(Records shown Opens)

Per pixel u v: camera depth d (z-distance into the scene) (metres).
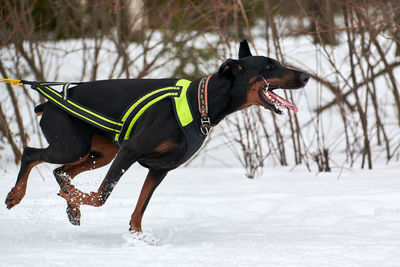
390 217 7.49
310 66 15.62
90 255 5.36
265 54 14.13
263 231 6.95
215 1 11.28
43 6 13.09
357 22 11.36
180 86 6.29
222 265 5.09
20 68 14.42
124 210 8.09
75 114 6.40
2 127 11.65
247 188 9.66
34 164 6.64
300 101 16.50
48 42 14.91
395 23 10.44
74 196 6.23
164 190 9.55
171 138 6.11
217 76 6.19
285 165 12.14
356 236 6.46
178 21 12.66
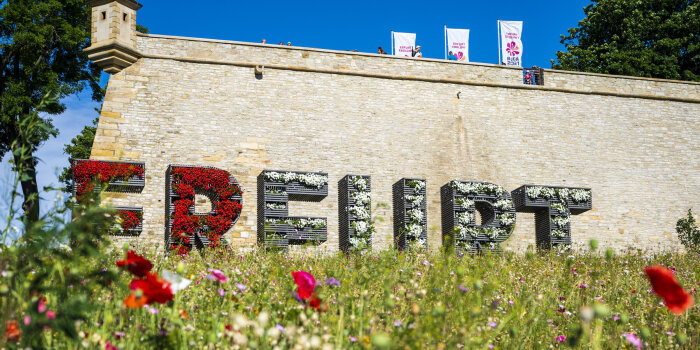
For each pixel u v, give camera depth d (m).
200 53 22.28
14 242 3.63
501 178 24.22
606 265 10.80
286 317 4.45
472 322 4.48
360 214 21.86
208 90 22.09
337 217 22.33
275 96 22.70
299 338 3.55
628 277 9.51
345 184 22.14
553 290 7.58
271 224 20.88
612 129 25.91
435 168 23.62
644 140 26.19
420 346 3.88
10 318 3.30
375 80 23.86
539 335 5.50
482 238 22.70
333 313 4.98
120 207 20.11
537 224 24.19
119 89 21.23
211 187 20.86
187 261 11.30
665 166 26.16
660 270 3.22
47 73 26.02
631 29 34.53
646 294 8.12
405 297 5.71
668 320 6.11
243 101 22.33
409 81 24.20
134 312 4.39
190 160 21.34
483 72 25.08
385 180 23.02
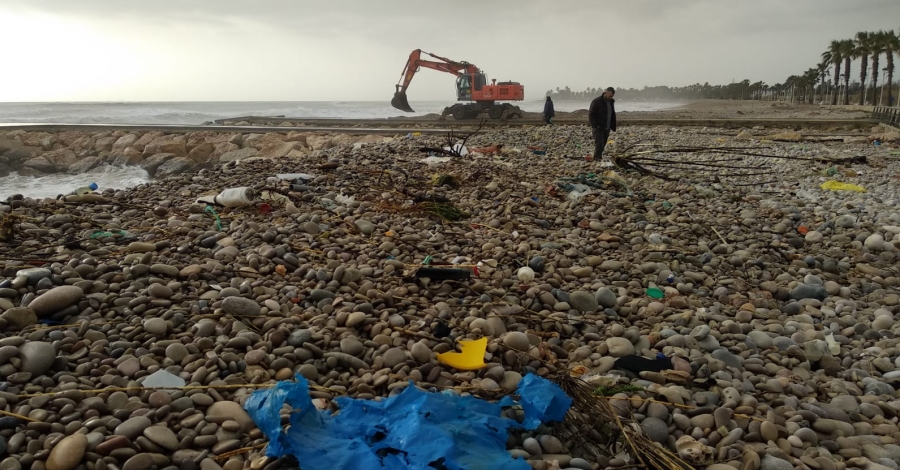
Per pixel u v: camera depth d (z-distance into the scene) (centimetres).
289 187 841
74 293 396
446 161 1183
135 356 348
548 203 867
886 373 410
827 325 500
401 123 2770
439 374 357
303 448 259
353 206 765
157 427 276
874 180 1170
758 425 325
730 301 546
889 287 595
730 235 746
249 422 290
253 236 593
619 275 577
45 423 270
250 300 416
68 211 689
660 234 726
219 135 2248
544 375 369
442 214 749
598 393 342
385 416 291
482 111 3216
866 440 323
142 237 582
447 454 249
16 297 403
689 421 329
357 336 404
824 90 10044
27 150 2164
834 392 382
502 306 472
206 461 261
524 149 1554
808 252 702
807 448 313
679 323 475
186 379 327
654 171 1277
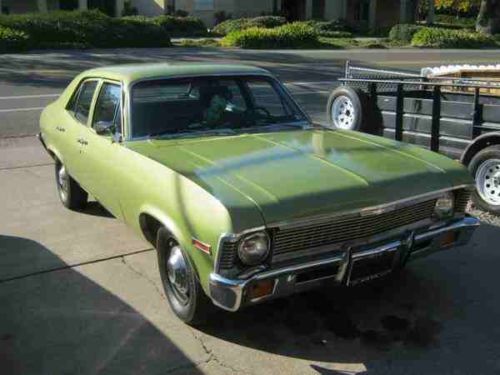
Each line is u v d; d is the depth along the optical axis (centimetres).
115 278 503
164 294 472
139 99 494
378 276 412
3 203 700
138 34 2869
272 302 460
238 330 422
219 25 3869
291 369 378
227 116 514
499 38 3756
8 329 425
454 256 540
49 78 1741
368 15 5191
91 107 554
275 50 2884
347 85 800
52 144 648
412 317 438
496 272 507
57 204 695
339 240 390
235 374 372
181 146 462
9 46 2433
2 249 566
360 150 457
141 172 439
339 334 417
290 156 435
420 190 410
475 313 442
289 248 375
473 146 642
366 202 386
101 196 527
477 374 370
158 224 448
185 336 415
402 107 728
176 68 530
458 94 719
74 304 460
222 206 361
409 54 2816
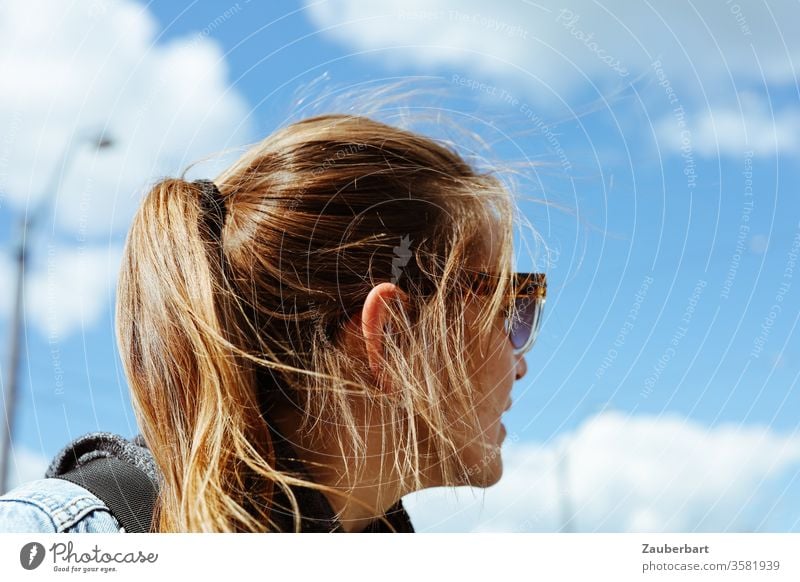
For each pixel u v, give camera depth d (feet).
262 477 2.42
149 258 2.60
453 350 2.74
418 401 2.62
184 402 2.48
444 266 2.81
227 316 2.51
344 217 2.70
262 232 2.65
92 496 2.42
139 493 2.48
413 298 2.72
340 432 2.58
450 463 2.73
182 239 2.56
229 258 2.63
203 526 2.26
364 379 2.62
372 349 2.59
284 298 2.60
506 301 3.02
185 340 2.49
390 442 2.62
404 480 2.68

(Records shown Closes)

Task requirements =
In the material above, find each line that has the string "into" and return it.

Output of the exercise =
Per pixel u v: camera depth d (z-distance into the scene) (metres).
Per pixel u v: camera depth d (z-distance into the scene) (centimetres).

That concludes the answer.